考虑由于外部施加的离子浓度梯度引起的电荷调节球形聚电解质纳米凝胶（PE）的扩散电泳。纳米凝胶的固定电荷密度通过其无机官能团的缔合/离解反应发展。纳米凝胶是离子和流体可渗透的，具有与周围电解质介质不同的介电常数。介电常数的这种差异由于离子自身能量的差异而产生了离子分配。考虑到离子分配效应，对离子迁移的能斯特-普朗克方程和电场的泊松方程（PNP）进行了修改。扩散电泳机理由感应电场产生的电泳控制，由于跨纳米凝胶双层的抗衡离子的减少，化学电泳得以发展。另外，对流主导的双层极化和抗衡离子的缩合以及由凝胶固定电荷产生的电渗流在扩散电泳中起作用。所有这些影响都通过修改后的PNP方程与Navier–Stokes方程结合在一起。完整的控制方程通过控制量法以数值方式求解。当前针对极限情况的计算解决方案与基于一阶扰动分析的现有解决方案非常吻合。为了说明扩散电泳机理，我们测量了PE的感应电场和有效电荷密度，并分析了其对几个电动参数的依赖性。与刚性胶体相比，PE的化学电泳贡献较小。对于高渗透性的PE，发散速度增加，并在PE固定电荷密度较高的范围内接近饱和。

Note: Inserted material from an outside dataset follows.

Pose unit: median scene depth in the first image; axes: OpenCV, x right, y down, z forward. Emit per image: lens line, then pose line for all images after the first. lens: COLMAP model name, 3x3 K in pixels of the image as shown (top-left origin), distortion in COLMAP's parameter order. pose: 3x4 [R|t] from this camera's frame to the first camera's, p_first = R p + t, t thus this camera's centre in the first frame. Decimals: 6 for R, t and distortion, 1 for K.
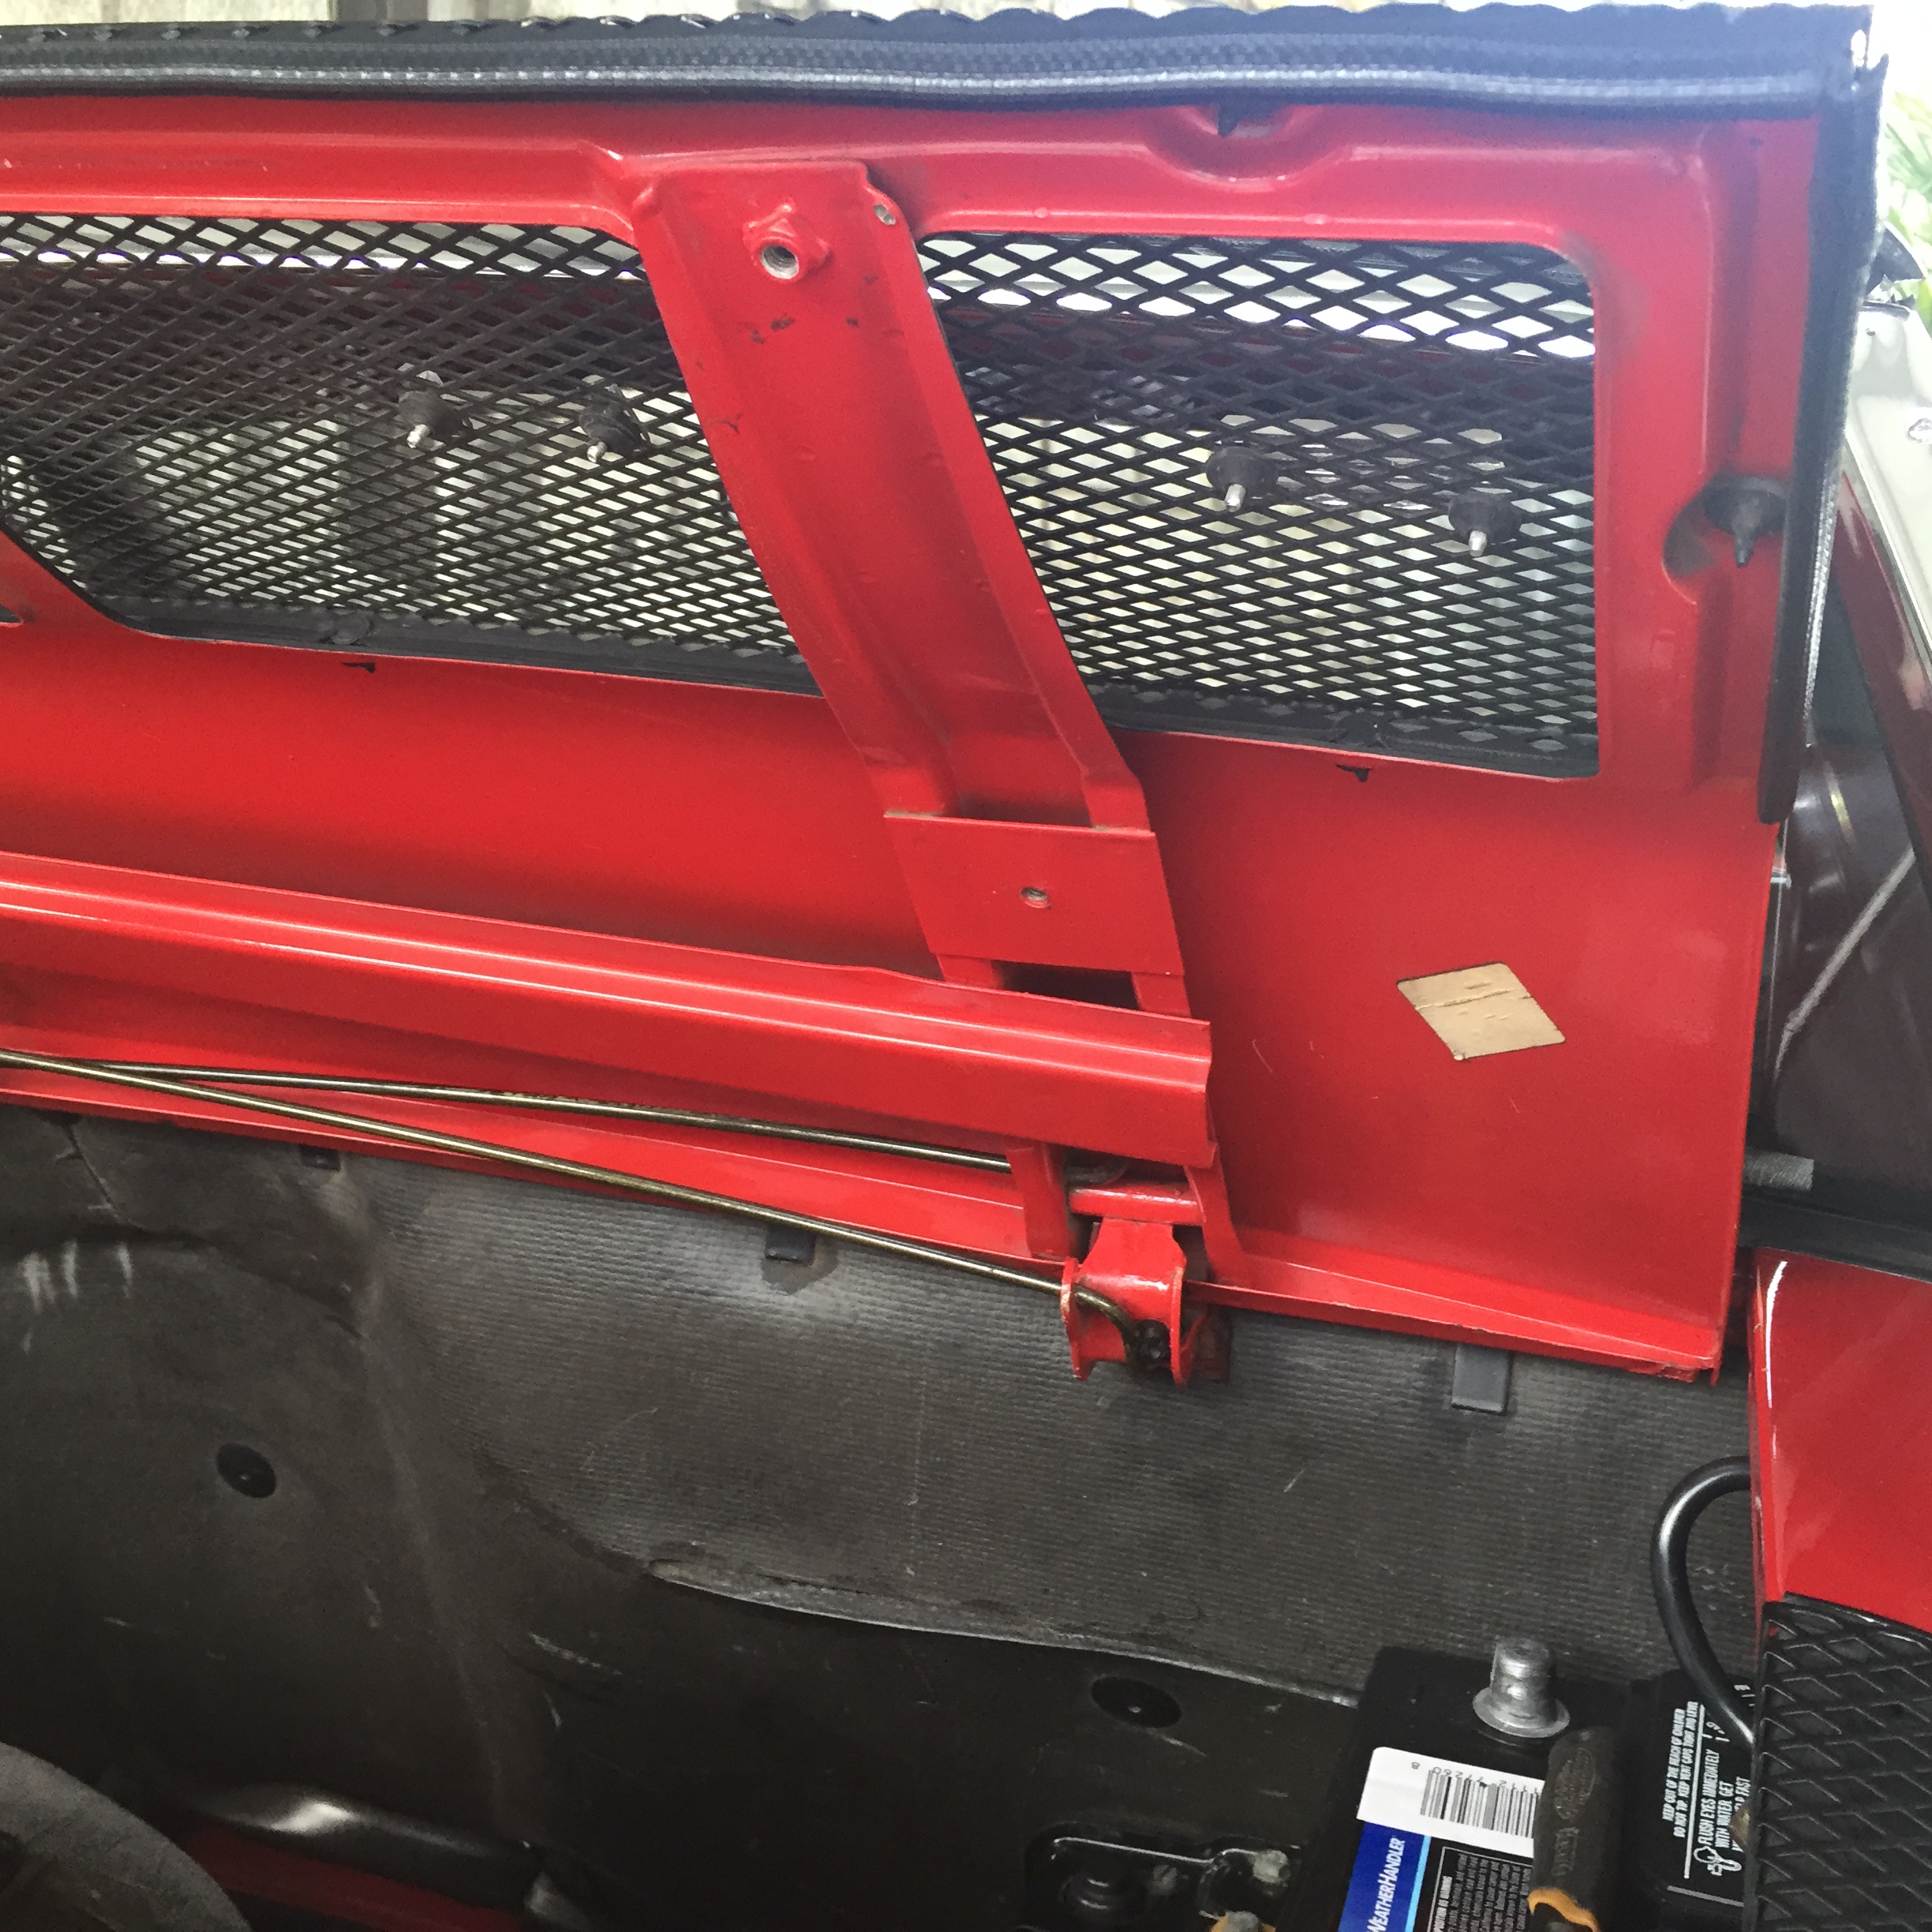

离子分配效应耗尽了PE中的抗衡离子，从而显示出其扩散电泳速度。pH> IEP时，PE的扩散电泳速度高于pH <IEP时。对于高渗透性的PE，发散速度增加，并在PE固定电荷密度较高的范围内接近饱和。离子分配效应耗尽了PE中的抗衡离子，从而显示出其扩散电泳速度。pH> IEP时，PE的扩散电泳速度高于pH <IEP时。对于高渗透性的PE，发散速度增加，并在PE固定电荷密度较高的范围内接近饱和。离子分配效应耗尽了PE中的抗衡离子，从而显示出其扩散电泳速度。pH> IEP时，PE的扩散电泳速度高于pH <IEP时。